The answer to this question is dependent on the architecture and deployment of the app since some apps will see greater performance improvements than others. We would recommend modifying existing modules on a case by case basis and also in an iterative manner. Perhaps start with a single module to gain some experience with the new API. You might like to capture some metrics before and after the migration to help analyse the benefits.

2. Do AP.context.getContext() and AP.context.getToken() work when called from iframes that are not declared as cacheable?

Yes.
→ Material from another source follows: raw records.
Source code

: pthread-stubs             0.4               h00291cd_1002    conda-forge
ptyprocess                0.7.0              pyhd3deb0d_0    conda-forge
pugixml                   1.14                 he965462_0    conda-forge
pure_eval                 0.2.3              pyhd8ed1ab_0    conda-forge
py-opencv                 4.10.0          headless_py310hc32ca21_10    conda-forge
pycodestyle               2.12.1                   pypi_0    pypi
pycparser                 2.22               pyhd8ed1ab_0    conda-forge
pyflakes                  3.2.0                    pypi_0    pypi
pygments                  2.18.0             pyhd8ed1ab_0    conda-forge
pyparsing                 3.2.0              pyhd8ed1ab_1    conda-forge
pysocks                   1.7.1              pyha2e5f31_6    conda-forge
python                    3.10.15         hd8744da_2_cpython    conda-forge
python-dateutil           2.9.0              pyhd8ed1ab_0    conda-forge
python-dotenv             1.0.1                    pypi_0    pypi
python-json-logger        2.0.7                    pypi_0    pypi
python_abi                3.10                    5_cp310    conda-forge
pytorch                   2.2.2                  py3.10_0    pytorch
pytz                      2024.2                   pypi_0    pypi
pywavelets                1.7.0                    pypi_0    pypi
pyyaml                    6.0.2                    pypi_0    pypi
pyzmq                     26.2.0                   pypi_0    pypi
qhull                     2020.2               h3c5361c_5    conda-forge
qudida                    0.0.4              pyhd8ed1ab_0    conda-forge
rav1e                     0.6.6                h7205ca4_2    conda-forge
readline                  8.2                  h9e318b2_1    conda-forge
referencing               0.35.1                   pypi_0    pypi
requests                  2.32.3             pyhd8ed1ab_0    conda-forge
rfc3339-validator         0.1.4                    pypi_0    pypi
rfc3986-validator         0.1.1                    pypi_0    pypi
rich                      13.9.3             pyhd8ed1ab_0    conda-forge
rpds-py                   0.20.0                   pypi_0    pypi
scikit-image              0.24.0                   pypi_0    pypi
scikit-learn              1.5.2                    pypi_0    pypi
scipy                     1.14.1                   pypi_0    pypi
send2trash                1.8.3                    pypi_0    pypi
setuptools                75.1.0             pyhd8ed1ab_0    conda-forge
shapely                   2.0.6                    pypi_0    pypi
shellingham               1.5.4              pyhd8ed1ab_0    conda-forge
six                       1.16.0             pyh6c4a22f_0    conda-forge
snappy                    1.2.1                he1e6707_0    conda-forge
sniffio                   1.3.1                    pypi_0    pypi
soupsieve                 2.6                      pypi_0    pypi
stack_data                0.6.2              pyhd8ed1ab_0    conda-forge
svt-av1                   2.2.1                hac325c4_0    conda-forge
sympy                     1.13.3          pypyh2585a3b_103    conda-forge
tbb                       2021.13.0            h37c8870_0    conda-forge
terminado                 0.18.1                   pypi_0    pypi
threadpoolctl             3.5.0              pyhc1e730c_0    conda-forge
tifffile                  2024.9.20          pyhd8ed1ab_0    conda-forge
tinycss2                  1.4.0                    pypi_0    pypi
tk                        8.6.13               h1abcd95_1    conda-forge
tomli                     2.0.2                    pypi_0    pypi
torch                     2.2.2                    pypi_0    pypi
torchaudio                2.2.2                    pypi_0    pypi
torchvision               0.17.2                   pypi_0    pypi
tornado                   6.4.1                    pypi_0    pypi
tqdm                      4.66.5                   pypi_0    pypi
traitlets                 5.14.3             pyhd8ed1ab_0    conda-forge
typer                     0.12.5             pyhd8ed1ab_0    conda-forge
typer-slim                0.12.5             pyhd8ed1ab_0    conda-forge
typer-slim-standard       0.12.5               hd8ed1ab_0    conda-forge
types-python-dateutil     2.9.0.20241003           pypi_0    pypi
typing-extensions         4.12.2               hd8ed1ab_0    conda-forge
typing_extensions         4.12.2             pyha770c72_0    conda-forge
The cacheable declaration in the module is primarily used as an opt in mechanism allowing Connect to change its behaviour and not add various query parameters to the iframe URL.

3. Should I modify my app to use AP.context instead of using iframe URL context parameters even if I don't declare my iframe to be cacheable?

If your app does all its dynamic processing of query parameters in its server then probably not because using AP.context would require the logic to be shifted from the server to the client (Javascript code). However, if your app is already extracting query parameters in its Javascript code, then it might be a good idea to start using AP.context since this API is clearer than declaring template URLs in your app descriptor and extracting query parameters. The AP.context API also has the benefit that you don't need to modify your app descriptor if you decide to change your app and, for example, start using a new context property. Remember that app descriptor updates need to be accompanied by a new version of your app in Atlassian Marketplace.

4. Why do the JWTs returned by AP.context.getToken() have a longer expiry time than other JWTs?

The expiry time is somewhat arbitrary, but larger values allow them to be easily passed from Jira or Confluence to the browser and then to the app server with a degree of caching or queuing in intermediate steps. Based on this, we felt justified in extending the expiry time of context JWTs to fifteen minutes as opposed to the three minute expiry time of, for example, the JWTs used to sign app iframe URLs.

5. Why don't the JWTs returned by AP.context.getToken() have a QSH?

The JWTs returned by AP.context.getToken() are not associated with any particular URLs so there's also no query strings to associate them with.